Make an exact copy of every entry, from the first line to the last.
====
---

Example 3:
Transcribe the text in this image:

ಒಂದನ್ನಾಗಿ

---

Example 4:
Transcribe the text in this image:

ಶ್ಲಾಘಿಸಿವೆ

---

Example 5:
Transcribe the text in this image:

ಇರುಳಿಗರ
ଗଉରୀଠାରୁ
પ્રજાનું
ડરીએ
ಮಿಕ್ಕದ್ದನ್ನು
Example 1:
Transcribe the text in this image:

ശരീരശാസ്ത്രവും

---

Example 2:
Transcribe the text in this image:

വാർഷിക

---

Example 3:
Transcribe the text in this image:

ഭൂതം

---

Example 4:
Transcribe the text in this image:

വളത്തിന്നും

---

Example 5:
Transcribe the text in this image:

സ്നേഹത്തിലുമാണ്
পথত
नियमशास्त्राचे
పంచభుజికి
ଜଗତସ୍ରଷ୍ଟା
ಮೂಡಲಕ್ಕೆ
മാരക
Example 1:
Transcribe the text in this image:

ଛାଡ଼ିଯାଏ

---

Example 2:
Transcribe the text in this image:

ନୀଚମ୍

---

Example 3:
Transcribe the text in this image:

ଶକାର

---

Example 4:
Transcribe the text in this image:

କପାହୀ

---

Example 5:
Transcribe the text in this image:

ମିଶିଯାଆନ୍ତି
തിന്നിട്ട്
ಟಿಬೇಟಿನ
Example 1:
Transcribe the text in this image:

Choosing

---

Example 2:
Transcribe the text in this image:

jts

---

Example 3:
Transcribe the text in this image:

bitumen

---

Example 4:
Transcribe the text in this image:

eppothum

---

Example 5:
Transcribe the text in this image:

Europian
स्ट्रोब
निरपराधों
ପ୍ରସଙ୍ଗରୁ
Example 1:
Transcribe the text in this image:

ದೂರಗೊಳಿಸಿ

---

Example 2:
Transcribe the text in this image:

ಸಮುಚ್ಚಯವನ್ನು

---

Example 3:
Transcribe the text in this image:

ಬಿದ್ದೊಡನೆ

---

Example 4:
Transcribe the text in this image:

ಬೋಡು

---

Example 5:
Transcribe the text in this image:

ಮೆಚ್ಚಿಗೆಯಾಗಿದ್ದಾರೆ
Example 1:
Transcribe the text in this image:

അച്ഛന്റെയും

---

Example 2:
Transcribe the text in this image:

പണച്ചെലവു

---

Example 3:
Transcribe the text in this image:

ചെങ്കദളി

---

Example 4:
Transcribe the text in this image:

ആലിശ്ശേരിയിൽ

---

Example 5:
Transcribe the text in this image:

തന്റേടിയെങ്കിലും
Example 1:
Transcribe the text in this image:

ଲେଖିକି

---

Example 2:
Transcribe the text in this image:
====
→ RESPONSE TO THIS EXERCISE
---

Example 3:
Transcribe the text in this image:

ಒಂದನ್ನಾಗಿ

---

Example 4:
Transcribe the text in this image:

ಶ್ಲಾಘಿಸಿವೆ

---

Example 5:
Transcribe the text in this image:

ಇರುಳಿಗರ
ଗଉରୀଠାରୁ
પ્રજાનું
ડરીએ
ಮಿಕ್ಕದ್ದನ್ನು
Example 1:
Transcribe the text in this image:

ശരീരശാസ്ത്രവും

---

Example 2:
Transcribe the text in this image:

വാർഷിക

---

Example 3:
Transcribe the text in this image:

ഭൂതം

---

Example 4:
Transcribe the text in this image:

വളത്തിന്നും

---

Example 5:
Transcribe the text in this image:

സ്നേഹത്തിലുമാണ്
পথত
नियमशास्त्राचे
పంచభుజికి
ଜଗତସ୍ରଷ୍ଟା
ಮೂಡಲಕ್ಕೆ
മാരക
Example 1:
Transcribe the text in this image:

ଛାଡ଼ିଯାଏ

---

Example 2:
Transcribe the text in this image:

ନୀଚମ୍

---

Example 3:
Transcribe the text in this image:

ଶକାର

---

Example 4:
Transcribe the text in this image:

କପାହୀ

---

Example 5:
Transcribe the text in this image:

ମିଶିଯାଆନ୍ତି
തിന്നിട്ട്
ಟಿಬೇಟಿನ
Example 1:
Transcribe the text in this image:

Choosing

---

Example 2:
Transcribe the text in this image:

jts

---

Example 3:
Transcribe the text in this image:

bitumen

---

Example 4:
Transcribe the text in this image:

eppothum

---

Example 5:
Transcribe the text in this image:

Europian
स्ट्रोब
निरपराधों
ପ୍ରସଙ୍ଗରୁ
Example 1:
Transcribe the text in this image:

ದೂರಗೊಳಿಸಿ

---

Example 2:
Transcribe the text in this image:

ಸಮುಚ್ಚಯವನ್ನು

---

Example 3:
Transcribe the text in this image:

ಬಿದ್ದೊಡನೆ

---

Example 4:
Transcribe the text in this image:

ಬೋಡು

---

Example 5:
Transcribe the text in this image:

ಮೆಚ್ಚಿಗೆಯಾಗಿದ್ದಾರೆ
Example 1:
Transcribe the text in this image:

അച്ഛന്റെയും

---

Example 2:
Transcribe the text in this image:

പണച്ചെലവു

---

Example 3:
Transcribe the text in this image:

ചെങ്കദളി

---

Example 4:
Transcribe the text in this image:

ആലിശ്ശേരിയിൽ

---

Example 5:
Transcribe the text in this image:

തന്റേടിയെങ്കിലും
Example 1:
Transcribe the text in this image:

ଲେଖିକି

---

Example 2:
Transcribe the text in this image:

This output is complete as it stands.